By Lucie M. Winborne, ReMIND Magazine
What makes for a great stage production? The tunes? Sets and lighting? Believable performances? They’re all essential, but every theatergoer knows that the heartbeat of a really good show is a really good story — as evidenced by these beloved Broadway hits.
The Phantom of the Opera
French author Gaston Leroux’s 1911 creation, a lonely musical genius and opera “ghost” known for his threatening behavior and the mask he wears to hide his facial deformity, is obsessed with young singer Christine, whom he privately tutors and eventually abducts to be his bride. Her true love, Raoul, races to her rescue … but which man will she ultimately choose?
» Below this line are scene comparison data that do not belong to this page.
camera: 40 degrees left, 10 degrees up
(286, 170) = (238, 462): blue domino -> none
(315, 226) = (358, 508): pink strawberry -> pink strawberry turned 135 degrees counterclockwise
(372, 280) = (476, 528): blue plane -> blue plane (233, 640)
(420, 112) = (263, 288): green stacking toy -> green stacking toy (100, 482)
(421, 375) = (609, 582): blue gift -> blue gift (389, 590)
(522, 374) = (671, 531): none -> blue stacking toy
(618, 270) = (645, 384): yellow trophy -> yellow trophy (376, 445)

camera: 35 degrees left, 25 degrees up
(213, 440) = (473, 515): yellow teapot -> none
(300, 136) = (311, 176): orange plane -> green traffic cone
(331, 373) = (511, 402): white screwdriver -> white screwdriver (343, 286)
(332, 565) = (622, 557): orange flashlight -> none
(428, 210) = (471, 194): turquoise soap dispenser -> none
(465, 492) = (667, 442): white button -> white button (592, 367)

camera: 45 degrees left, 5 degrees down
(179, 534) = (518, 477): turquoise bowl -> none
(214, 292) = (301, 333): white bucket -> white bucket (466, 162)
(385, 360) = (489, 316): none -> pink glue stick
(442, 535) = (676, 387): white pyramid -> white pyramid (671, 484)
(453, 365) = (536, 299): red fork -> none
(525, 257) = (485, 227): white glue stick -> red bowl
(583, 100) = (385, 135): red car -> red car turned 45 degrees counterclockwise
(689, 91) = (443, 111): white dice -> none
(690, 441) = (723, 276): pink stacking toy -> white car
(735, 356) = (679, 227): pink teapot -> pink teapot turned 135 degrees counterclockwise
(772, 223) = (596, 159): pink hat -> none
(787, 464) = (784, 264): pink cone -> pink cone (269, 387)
This tale of impossible love, coupled with composer Andrew Lloyd Webber’s impassioned score, is lauded as “the Broadway musical all others are measured against.”
Cats
T.S. Eliot’s Old Possum’s Book of Practical Cats, a childhood favorite of Andrew Lloyd Webber and the basis for the musical Cats, features the stories of a tribe of felines who audition for Old Deuteronomy in the hope of being selected to go to the Heaviside Layer (a version of paradise) for rebirth into a new life. Shabby Grizabella’s plaintive ballad, “Memory,” in which she laments her lost days of youthful glamour, remains one of musical theater’s most beloved tunes.
Les Misérables
This adaptation of the classic novel was inspired by another novel-turned-musical — Oliver! —when songwriter Alain Boublil saw it in London, noting later that he began seeing Victor Hugo’s unforgettable characters “in my mind’s eye, laughing, crying, and singing onstage” from the moment the Artful Dodger appeared onstage. He and composer Claude-Michel Schönberg developed full analyses of escaped convict Jean Valjean, his indefatigable pursuer Javert, reluctant prostitute Fantine, and the rest of their world before penning songs for a show that became one of the longest-running musicals in the world.
Amadeus
Embittered composer Antonio Salieri confesses in old age to poisoning goofy, wine embibing, divinely gifted fellow composer Wolfgang Amadeus Mozart. Never mind that Salieri all but worships the latter’s music: At their first meeting, he is appalled at the gulf between art and flesh. A vengeful Salieri not only renounces his faith, but also plots to destroy the younger man. Amadeus took liberties with the facts (Salieri and Mozart might have indeed been rivals, but they respected each other; there is no evidence that the former had any involvement in Mozart’s death), but it has delighted audiences for more than a thousand performances.
Big River
Backed by Roger Miller’s delightful score, this homespun adaptation of Mark Twain’s immortal Adventures of Huckleberry Finn debuted in the novel’s centennial. While trying to accustom himself to respectability, teenage antihero Huck fakes his own death to escape his drunkard father, teams up with escaped slave Jim, scams an unsuspecting family and gets scammed in turn by dishonest peddlers, only to escape “civilization” again by heading West. The Chicago Tribune praised Big River as “the show that came along just in time to rescue a season that had been desperate for decent musicals.”